The next day the Bride returned with a huge grin on her face. "Thank you so much," she said to the therapist. "Last night, I forced Frankenstein to come outside in the middle of the lightening storm. And right there, in our backyard, he made love to me like it was our very first time." "Making love in a lightening storm put him in the mood?" asked the therapist. "Well," said the Bride of Frankenstein, "I tied a kite to his penis."


2. Nadine: I've discovered the origin of the word "good-bye." Jill: Oh, yeah? What is it? Nadine: Many years ago, some husband said to his wife, "I'm leaving you!" The wife said, "Good! Bye!"


3. BECAUSE I'M A MAN

----> Because I'm a man, when I lock my keys in the car I will fiddle with a wire clothes hanger and ignore your suggestions that we call a road service until long after hypothermia has set in.

----> Because I'm a man, when the car isn't running very well, I will pop the hood and stare at the engine as if I know what I'm looking at. If another man shows up, one of us will say to the other, "I used to be able to fix these things, but now with all these computers and everything, I wouldn't know where to start." We will then drink beer.

----> Because I'm a man, when I catch a cold I need someone to bring me soup and take care of me while I lie in bed and moan. You never get as sick as I do, so for you this isn't an issue.

----> Because I'm a man, I can be relied upon to purchase basic groceries at the store, like milk or bread. I cannot be expected to find exotic items like"Cumin" or "Tofu" For all I know these are the same thing. And never, under any circumstances, expect me to pick up anything for which "feminine hygiene product" is a euphemism.
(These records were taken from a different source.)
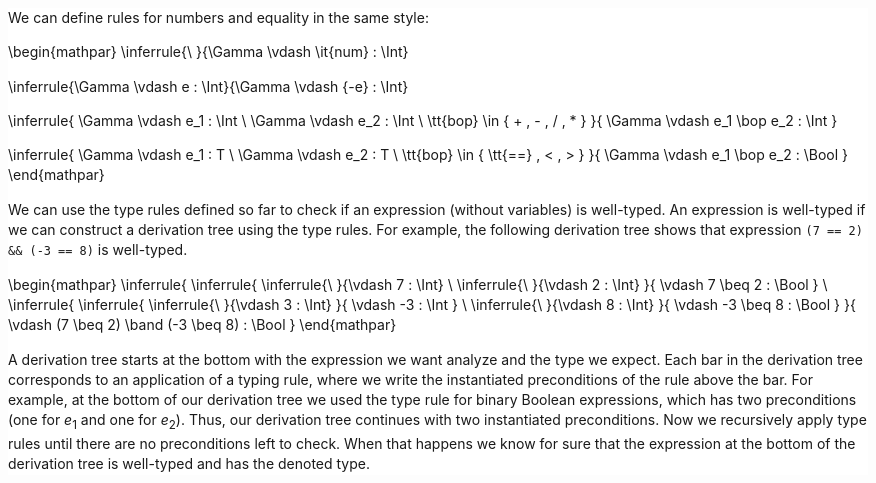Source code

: We can define rules for numbers and equality in the same style:

\begin{mathpar}
\inferrule{\ }{\Gamma \vdash \it{num} : \Int}

\inferrule{\Gamma \vdash e : \Int}{\Gamma \vdash {-e} : \Int}

\inferrule{
  \Gamma \vdash e_1 : \Int \\
  \Gamma \vdash e_2 : \Int \\
  \tt{bop} \in \{ + , - , / , * \} }{
  \Gamma \vdash e_1 \bop e_2 : \Int
}

\inferrule{
  \Gamma \vdash e_1 : T \\
  \Gamma \vdash e_2 : T \\
  \tt{bop} \in \{ \tt{==} , < , > \} }{
  \Gamma \vdash e_1 \bop e_2 : \Bool
}
\end{mathpar}

We can use the type rules defined so far to check if an expression
(without variables) is well-typed. An expression is well-typed if we
can construct a derivation tree using the type rules. For example, the
following derivation tree shows that expression `(7 == 2) && (-3 == 8)`
is well-typed.

\begin{mathpar}
\inferrule{
  \inferrule{
    \inferrule{\ }{\vdash 7 : \Int} \\
    \inferrule{\ }{\vdash 2 : \Int} 
  }{
    \vdash 7 \beq 2 : \Bool
  } \\
  \inferrule{
    \inferrule{
      \inferrule{\ }{\vdash 3 : \Int}
    }{
      \vdash -3 : \Int
    } \\
    \inferrule{\ }{\vdash 8 : \Int}
  }{
    \vdash -3 \beq 8 : \Bool
  } 
}{
  \vdash (7 \beq 2) \band (-3 \beq 8) : \Bool
}
\end{mathpar}

A derivation tree starts at the bottom with the expression we want
analyze and the type we expect. Each bar in the derivation tree
corresponds to an application of a typing rule, where we write the
instantiated preconditions of the rule above the bar. For example, at
the bottom of our derivation tree we used the type rule for binary
Boolean expressions, which has two preconditions (one for $e_1$ and
one for $e_2$). Thus, our derivation tree continues with two
instantiated preconditions. Now we recursively apply type rules until
there are no preconditions left to check. When that happens we know
for sure that the expression at the bottom of the derivation tree is
well-typed and has the denoted type.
----> Because I'm a man, when one of our appliances stops working I will insist on taking it apart, despite evidence that this will just cost me twice as much once the repair person gets here and has to put it back together.

----> Because I'm a man, I must hold the television remote control in my hand while I watch TV. If the thing has been misplaced, I may miss a whole show looking for it (though one time I was able to survive by holding a calculator).

----> Because I'm a man, I don't think we're all that lost, and no, I don't think we should stop and ask someone. Why would you listen to a complete stranger-I mean, how the hell could he know where we're going?

----> Because I'm a man, there is no need to ask me what I'm thinking about. The answer is always either sex or football, though I have to make up something else when you ask, so don't.

----> Because I'm a man, I do not want to visit your mother, or have your mother come visit us, or talk to her when she calls, or think about her any more than I have to. Whatever you got her for mother's day is okay, I don't need to see it. And don't forget to pick up something for my Mom too!!

----> Because I'm a man, you don't have to ask me if I liked the movie. Chances are, if you're crying at the end of it, I didn't.

----> Because I'm a man, I think what you're wearing is fine. I thought what you were wearing five minutes ago was fine, too. Either pair of shoes is fine. With the belt or without it looks fine. Your hair is fine. You look fine. Can we just go now?

----> Because I'm a man, and this is, after all, the 1st century, I will share equally in the housework. You just do the laundry, the cooking, the gardening, the cleaning, and the dishes. I will do the rest.